EWMA setting learns more from recent data¶
This release introduces a setting for exponentially weighted moving averages (EWMA), available from the Advanced options link, that applies exponentially weighted moving average operations to features. EWMA places a greater weight and significance on the most recent data points, measuring trend direction over time, forcing more recent values to have more influence on the variance than older values.
Beta: Data prep improvements¶
Release 7.0 introduced a beta feature handling gaps when in time-based mode to allow datasets with irregular time steps. This release brings improvements to that feature, including allowing access to the tool from both the start screen and the AI Catalog.
Default to asynchronous partitioning for better accuracy¶
In time series v6.3 projects, asynchronous partitioning was an optional capability but is now the default behavior. With it, DataRobot automatically adjusts backtests so that they sufficiently cover important events and are representative of your data. Backtests are no longer generated based purely on data length, but are customized to the target so that they highlight and/or include specific regions of interest, for example, seasonal events, holidays, or regular anomalies. In other words, this capability identifies areas that may have insufficient backtest coverage and then improves the data that is sampled for each backtest by automatically adjusting the bounds of the training and validation partitions. The previous ability to manually customize backtest start and end dates is still available.
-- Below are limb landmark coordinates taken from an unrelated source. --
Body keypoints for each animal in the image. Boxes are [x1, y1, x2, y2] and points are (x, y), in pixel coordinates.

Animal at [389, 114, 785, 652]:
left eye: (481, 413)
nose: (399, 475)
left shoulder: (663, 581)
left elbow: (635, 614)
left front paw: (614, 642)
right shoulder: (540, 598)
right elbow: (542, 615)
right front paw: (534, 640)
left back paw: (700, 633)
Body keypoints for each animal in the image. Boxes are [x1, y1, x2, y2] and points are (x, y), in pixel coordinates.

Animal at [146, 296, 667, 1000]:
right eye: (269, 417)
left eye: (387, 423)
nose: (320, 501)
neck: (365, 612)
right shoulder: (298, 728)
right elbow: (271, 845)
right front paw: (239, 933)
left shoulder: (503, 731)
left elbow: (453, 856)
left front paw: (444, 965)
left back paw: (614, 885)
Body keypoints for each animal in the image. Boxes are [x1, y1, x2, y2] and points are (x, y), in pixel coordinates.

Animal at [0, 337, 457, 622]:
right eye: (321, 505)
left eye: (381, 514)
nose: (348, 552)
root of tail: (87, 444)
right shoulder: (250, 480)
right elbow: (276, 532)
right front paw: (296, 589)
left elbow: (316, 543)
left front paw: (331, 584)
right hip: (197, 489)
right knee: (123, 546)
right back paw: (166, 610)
Beta: Cold start and partial history blueprints¶
"Cold start" is the ability to model on series that were not seen in the training data; partial history refers to predictions datasets with series history that is only partially known (historical rows are partially available within the feature derivation window). While some blueprints are designed to predict on new series given some history, others are not. This can lead to suboptimal predictions and so DataRobot would error when making predictions for a series for which the full history was not provided. (The full history was needed to derive the features for specific forecast points.) With this release, time series introduces blueprints optimized for cold start and also for partial history modeling. The new blueprints are run as part of Autopilot and are available for multiseries regression projects.
Set the Advanced Option to includes models that support partial history datasets.
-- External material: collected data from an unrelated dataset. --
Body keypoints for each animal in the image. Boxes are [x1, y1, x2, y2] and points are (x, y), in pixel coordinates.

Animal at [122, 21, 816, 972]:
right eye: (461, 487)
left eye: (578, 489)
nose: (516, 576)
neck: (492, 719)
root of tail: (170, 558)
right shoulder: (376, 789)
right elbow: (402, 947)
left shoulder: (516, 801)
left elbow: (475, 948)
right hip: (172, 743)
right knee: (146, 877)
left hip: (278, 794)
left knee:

Beta: "New Series" humility rule¶
New series humility rules were introduced in v7.0.0, creating rules that triggered off of series that were unseen in training data. With this release, and available as a beta feature, you can now set the humility rule to use a replacement model from the model registry instead of the Leaderboard. This decouples the model from a specific project and allows you to use model packages. Using a backup model from any compatible project provides for more flexibility (compatibility means using the same target, date/time partitioning column, feature derivation window, forecast distances, series name, etc.) This feature requires access to MLOps.
Time series fixed issues¶
The following issues have been fixed since release 7.0.2.
Time series¶
-
TIME-7599: Fixes an issue previously causing time series projects using a catalog dataset to fail if the dataset had been deleted after project creation and before the feature derivation process.
-
TIME-7800: Fixes broken model export for Eureqa GAM models.
-
TIME-7847: Fixes Prediction Explanation computation for time series bulk predictions launched with the Prediction API.
-
TIME-8176: Fixes an issue when Prediction Explanations previously failed to compute in some cases with New Series Modelers.
-
TIME-8425: The Anomaly assessment records route now filters output properly when backtest 0 is specified as the filtering condition.
All product and company names are trademarks™ or registered® trademarks of their respective holders. Use of them does not imply any affiliation with or endorsement by them.